Continuing in the same vein, Google this week announced new partner support for BigQuery to give enterprises more tools and support for developing data-driven applications based on the analytics service.
For organizations that have data both on premises and in the cloud, Google has new integrations with SnapLogic, Talend and xPlenty. The partnerships with these vendors of Extract, Transform, Load (ETL) tools will give enterprises more options for preparing their data for analytics in BigQuery, Google Strategic Partner Development Manager Tanya Shastri said Monday.
"We've heard your request to make it easier to load data into BigQuery and we've increased the choices you have here," Shastri said.
Similar partnerships with Bime, Looker, Tableau and QlikTech now provide enterprises with a way to build visually interactive front ends for accessing and analyzing large data sets in BigQuery, Shastri said. Also available are integrations with open-source tools like Fluentd for ingesting data from multiple sources, re:dash for data collaboration, and a Hadoop connector that lets Hadoop and Spark applications access BigQuery.
In addition, as part of the growing BigQuery ecosystem, Google has partnerships with big data analytics consultancy Archipelago and service partners like Bimotics, which provides a self-service business intelligence capability based on BigQuery, Shastri said.

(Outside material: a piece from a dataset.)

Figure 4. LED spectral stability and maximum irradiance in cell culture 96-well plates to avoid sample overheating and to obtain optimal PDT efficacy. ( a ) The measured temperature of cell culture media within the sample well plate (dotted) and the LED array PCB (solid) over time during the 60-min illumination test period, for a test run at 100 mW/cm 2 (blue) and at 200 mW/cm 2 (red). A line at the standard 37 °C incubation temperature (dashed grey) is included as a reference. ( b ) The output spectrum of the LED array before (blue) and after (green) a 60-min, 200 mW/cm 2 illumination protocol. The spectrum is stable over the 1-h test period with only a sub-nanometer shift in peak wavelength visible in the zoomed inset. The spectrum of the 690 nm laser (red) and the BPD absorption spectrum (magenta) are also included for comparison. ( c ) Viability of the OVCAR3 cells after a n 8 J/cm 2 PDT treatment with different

The latest announcement follows one that Google made in April in which the company announced the availability of several new features in BigQuery. One of them boosts the ability for BigQuery customers to stream data into the service for real-time analytics applications. To allow organizations to stream data at a faster rate, Google changed the default inset-rate limit for BigQuery from 10,000 data rows per second to 100,000 rows per second per table. It also increased row-size limit from 20KB to 1MB for the same reason.

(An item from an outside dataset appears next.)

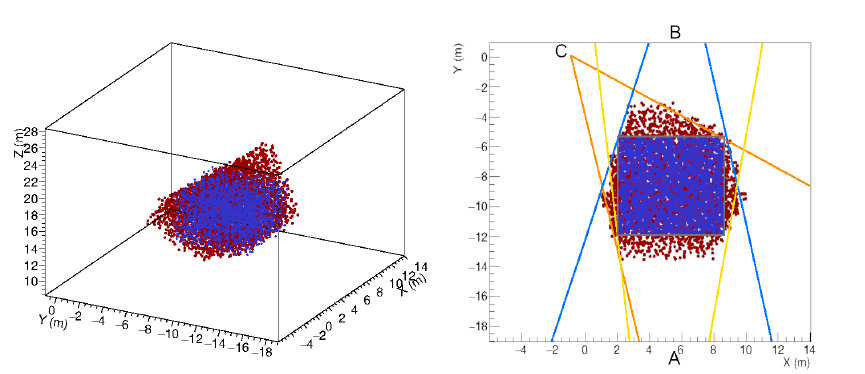
Figure 7. Denoising process of the 3D reconstructed object. The XY-view on the right shows the predicted object (blue), the 3D reconstructed object (red) and the reference object (gray) in the space constrained by the viewing angle of the detectors placed in positions A, B and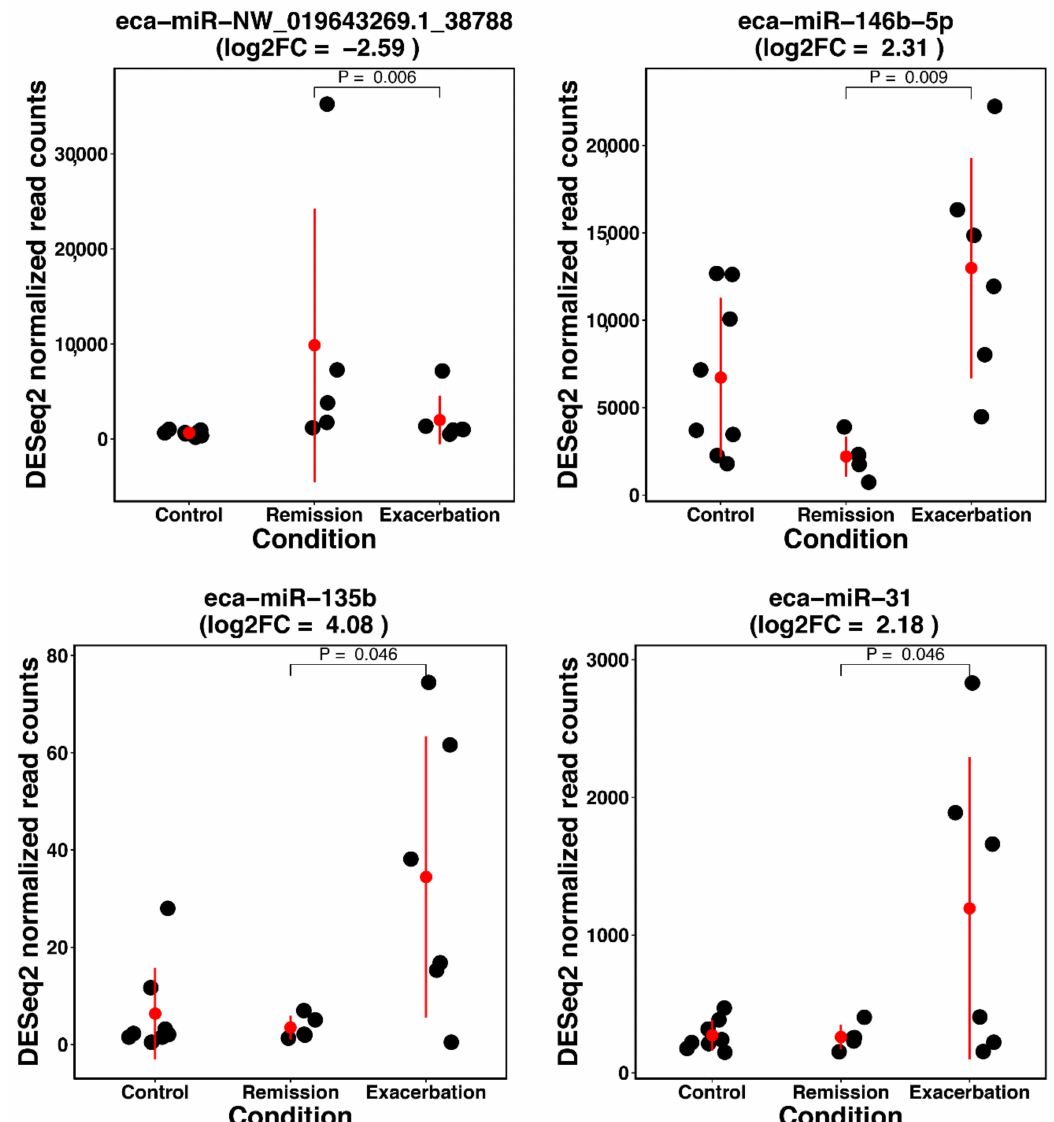
Figure A7. Obtained normalized read counts for all di ff erentially expressed miRNAs for the contrast exacerbation vs. remission. The red dot indicates the mean expression value and the red bars span the range of plus and minus one standard deviation. Adjusted p -values are listed for the contrast of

As part of its April announcement, Google also added new row-level permissions and data expiration controls to bolster security around BigQuery. The added features are designed to enable secure access to shared resources, such as data that might be needed by both finance and HR, Google had noted at that time. Support for row-level permissions eliminates the need for developers to build different views for users who need shared access to the same data, the company said.
In April, Google also announced that it would be making encryption available for data at rest in BigQuery.
In January, Google entered into an agreement with VMware that enables VMware's vCloud Air customers to consume BigQuery services for big data analytics purposes.
Google's efforts to build out the BigQuery ecosystem through strategic partnerships appear designed to bolster enterprise confidence in the company's growing cloud technologies. Soon after Google's partnership announcement with VMware, Gartner analyst Kyle Hilgendorf noted how the company's biggest challenge with its cloud technologies is building trust and relevance among enterprise customers.
"From the Google standpoint, few would question Google's technical abilities and innovations," Hilgendorf blogged at that time. Google compares very favorably with other cloud vendors in terms of core technical capabilities. Where the company has struggled is in areas like support, service levels, management, pricing and billing.